▶ _Saved data entries_:
──────────

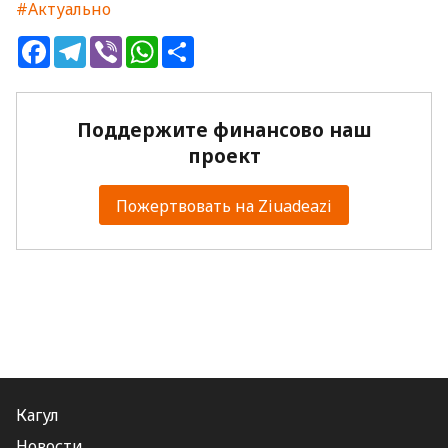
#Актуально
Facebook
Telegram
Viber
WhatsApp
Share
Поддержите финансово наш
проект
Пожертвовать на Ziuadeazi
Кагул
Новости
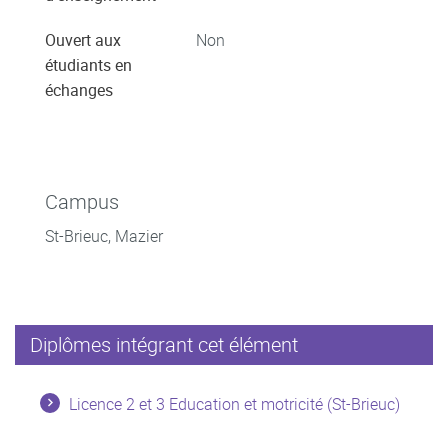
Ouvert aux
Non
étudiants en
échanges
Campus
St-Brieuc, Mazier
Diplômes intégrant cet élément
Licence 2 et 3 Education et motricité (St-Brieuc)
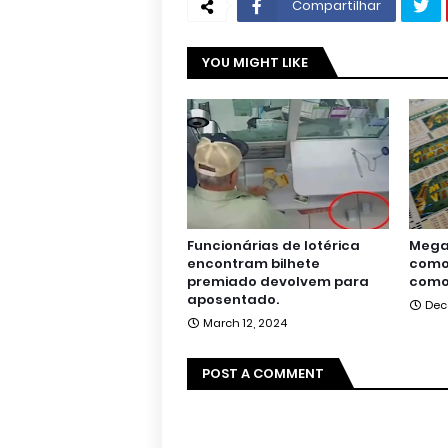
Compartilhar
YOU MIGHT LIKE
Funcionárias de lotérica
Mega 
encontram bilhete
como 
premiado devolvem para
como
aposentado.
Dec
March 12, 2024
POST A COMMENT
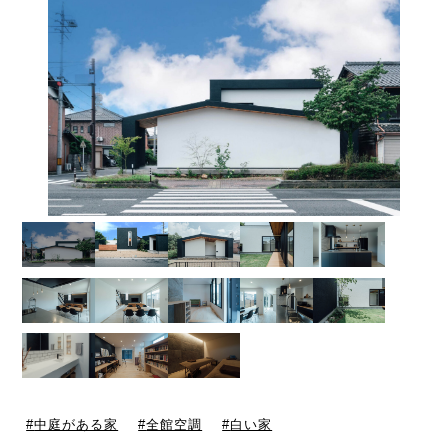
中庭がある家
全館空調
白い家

──────────

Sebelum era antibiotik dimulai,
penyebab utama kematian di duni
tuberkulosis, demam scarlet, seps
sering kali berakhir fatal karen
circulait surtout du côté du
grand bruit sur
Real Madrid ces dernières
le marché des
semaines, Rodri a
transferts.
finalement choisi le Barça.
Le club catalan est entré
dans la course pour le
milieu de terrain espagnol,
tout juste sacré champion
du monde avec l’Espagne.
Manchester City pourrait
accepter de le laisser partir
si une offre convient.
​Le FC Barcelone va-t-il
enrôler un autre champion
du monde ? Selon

──────────

Find the word "Brieuc" in the records, and report each line that has it.

▶ _Solution for this task_:
St-Brieuc, Mazier
Licence 2 et 3 Education et motricité (St-Brieuc)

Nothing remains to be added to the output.